Supplementary information

Supplementary data are available at Bioinformatics online.

1 Introduction

The field of computational phylogenetics focuses on developing inference methods and models for reconstructing the evolutionary history among distinct species. Inferring the evolutionary history of the species under study commonly involves sequencing and aligning the species’ genomes (or parts thereof) to obtain a multiple sequence alignment (MSA), which typically serves as input for a phylogenetic inference method. There exists a plethora of widely used tools for phylogenetic inference such as, for instance, BEAST (Drummond et al., 2012), IQ-TREE (Nguyen et al., 2015) and FastTree2 (Price et al., 2010). For developing and assessing new phylogenetic algorithms, tools and models, using empirical data as well as realistic simulated data is mandatory (e.g. for submissions to Bioinformatics). To the best of our knowledge, there exist two empirical online databases comprising a sizable amount of phylogenetic data (i.e. thousands of phylogenetic trees): TreeBASE (Piel et al., 2009) and PhyloFacts (http://phylogenomics.berkeley.edu/). TreeBASE offers published peer-reviewed phylogenetic datasets. It also offers programmatic access to all data files via a web API and currently comprises approximately 13 000 phylogenies. The PhyloFacts database contains over 50 000 trees with their respective MSAs. However, it appears that the last update of the main database was conducted in September 2011. In addition, it does not offer programmatic data access.

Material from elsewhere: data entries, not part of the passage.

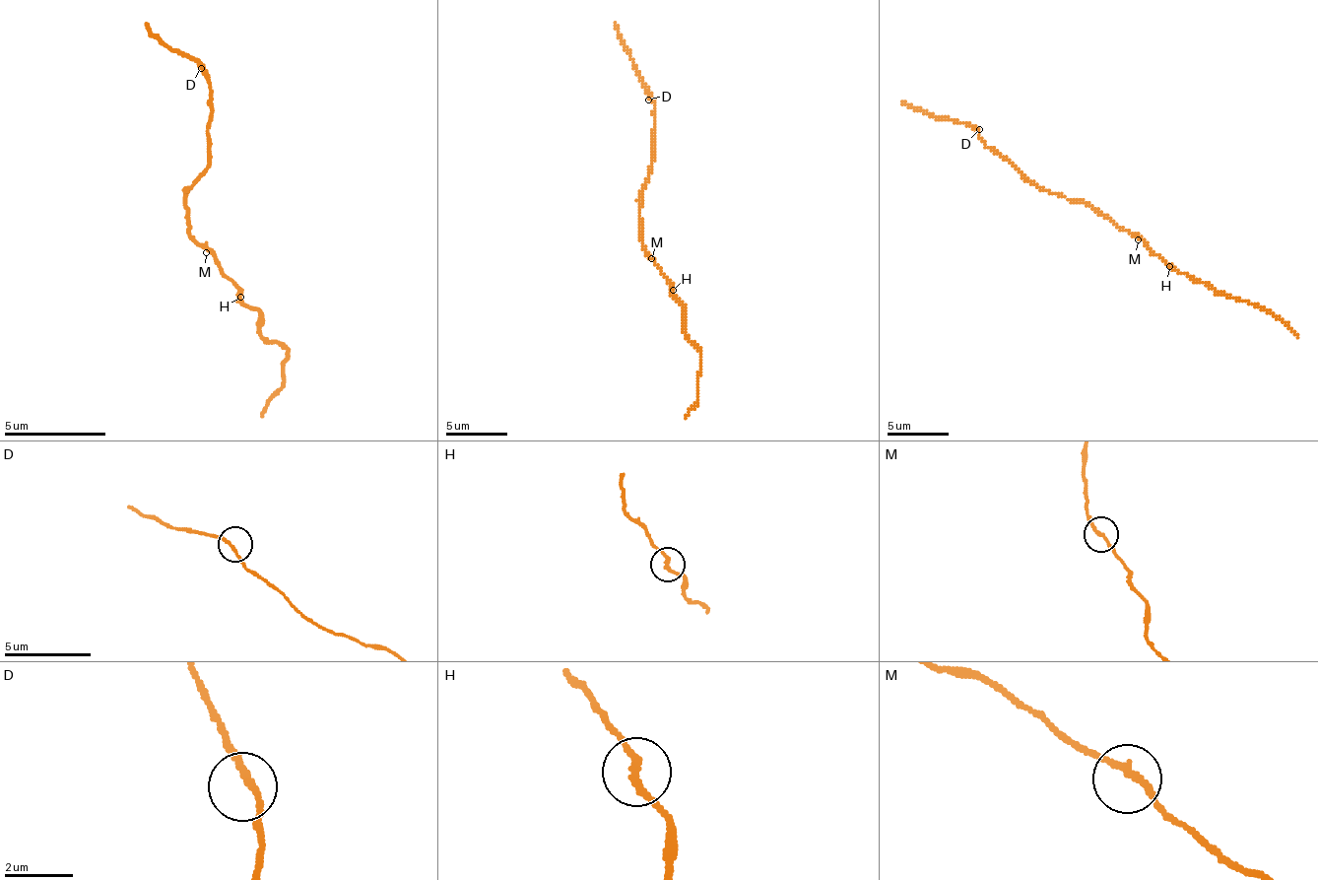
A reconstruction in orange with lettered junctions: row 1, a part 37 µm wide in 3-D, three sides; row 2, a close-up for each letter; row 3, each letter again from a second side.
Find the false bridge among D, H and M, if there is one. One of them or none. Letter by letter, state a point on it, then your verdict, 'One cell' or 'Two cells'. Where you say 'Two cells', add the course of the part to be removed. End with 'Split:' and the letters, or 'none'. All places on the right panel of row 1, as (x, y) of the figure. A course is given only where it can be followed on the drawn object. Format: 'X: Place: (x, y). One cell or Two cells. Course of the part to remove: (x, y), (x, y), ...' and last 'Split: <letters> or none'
D: Place: (979, 129). One cell
H: Place: (1169, 266). One cell
M: Place: (1138, 239). One cell
Split: none

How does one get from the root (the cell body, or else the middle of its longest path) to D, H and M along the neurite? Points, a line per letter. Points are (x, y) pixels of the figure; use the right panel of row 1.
D: (1101, 215), (1083, 203), (1071, 203), (1065, 196), (1040, 190), (1030, 184), (1007, 160), (985, 144), (979, 129)
H: (1101, 215), (1107, 215), (1120, 228), (1135, 234), (1169, 267)
M: (1101, 215), (1107, 215), (1138, 239)

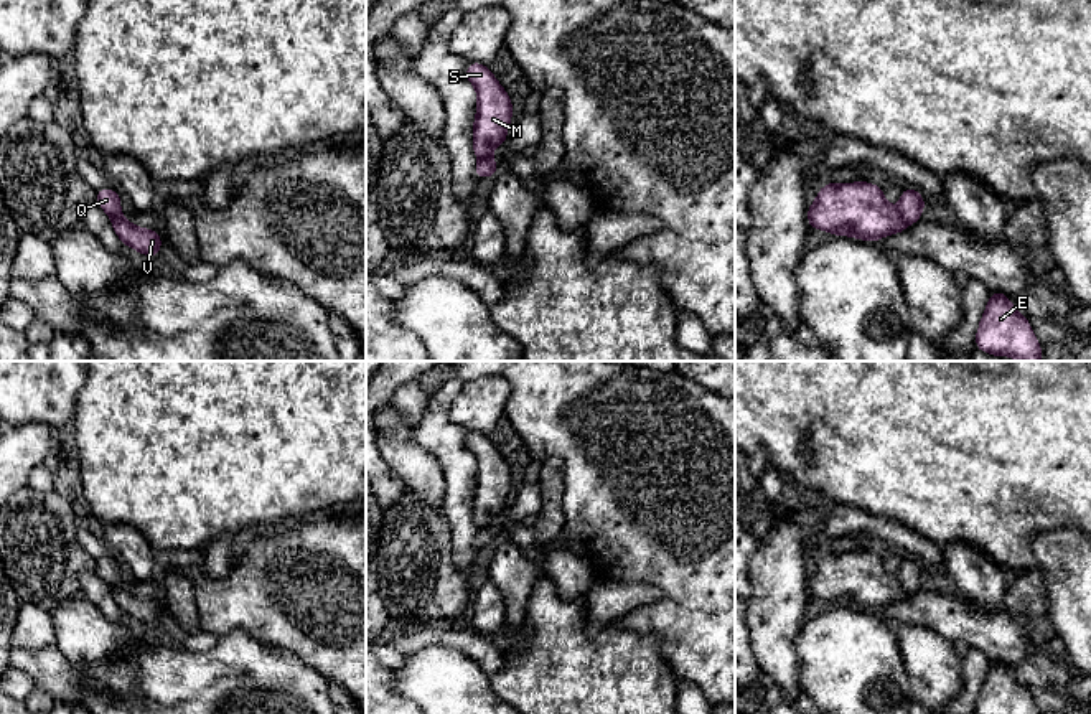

With the RAxML Grove (RG) database we offer a new, freely accessible database with a different focus and data collection model. The main goal of RG is to provide data that allows one to study, summarize and extract empirical parameter distributions, tree shapes and other ’interesting’ characteristics (e.g. the missing data pattern or the size distribution of MSA data partitions) of phylogenetic inferences on empirical datasets. These data can subsequently be used for informing the design of realistic simulation studies that reflect the properties of empirical data, thereby supporting the development of novel models and methods. In addition, RG is a constantly growing database as it perpetually collects phylogenetic trees and parameter estimates inferred by users on the RAxML (Stamatakis, 2014)/RAxML-NG (Kozlov et al., 2019) web servers at the San Diego Supercomputer Center (Miller et al., 2010) and the SIB Swiss Institute of Bioinformatics (https://raxml-ng.vital-it.ch). In contrast to TreeBASE and PhyloFacts, we do not make available either the MSAs or the original taxon names in the trees to protect unpublished work by the web server users.

2 Data collection

RAxML typically requires the user to specify an MSA file and a substitution model to infer a tree. When RAxML terminates, it returns the best tree it was able to find as well as maximum likelihood (ML) model parameter estimates (e.g. the substitution rates, branch lengths, base frequencies etc.). As tree inference under ML is computationally expensive, it can be conducted on the respective RAxML/RAxML-NG web servers (https://raxml-ng.vital-it.ch, Miller et al., 2010). Anyone can submit jobs to these servers to infer trees with RAxML. The servers report the availability of the result files back to the user once the inference has completed. We use these result files as well as the user supplied MSA and partition files to generate anonymized files comprising numerical information about the MSA and the inferred tree(s) on the respective web servers. During the anonymization, we replace all taxon and partition names by generic names and recover only specific subsets of the data available in the RAxML/RAxML-NG log files. The data we collect are the inferred best trees (and per-partition trees, if available) along with branch lengths and the following quantities for every partition: The inferred base frequencies, the substitution model used, the number of alignment sites and other quantities which we describe in Supplementary Material.

One needs to be aware of the fact, that web server users can set several tree inference parameters. Hence, the quality of the inferred phylogenies may be affected by inappropriate parameter settings.

3 Applications

We present two possible usage scenarios for RG. Implemented solutions for the presented scenarios are available in the RAxML Grove Scripts repository at https://github.com/angtft/RAxMLGroveScripts.

3.1 Tree download and sequence generation script

The typical approach to simulate MSAs and respective trees is to generate a true tree using tools such as Zombi (Davín et al., 2020) or SimPhy (Mallo et al., 2016) and subsequently simulate sequence data along that tree with Dawg (Cartwright, 2005) or SeqGen (Rambaut and Grass, 1997), for instance. One recurrent challenge in this procedure is to supply the ‘correct’ parameters to the simulations tools such that the simulated data are comparable to empirical data. In addition, it is difficult to provide rationales for the chosen parameter settings. However, using RG, it is straightforward to generate simulated data that resemble empirical data (e.g. by drawing simulation parameters from the histograms) and to justify the simulation parameter settings.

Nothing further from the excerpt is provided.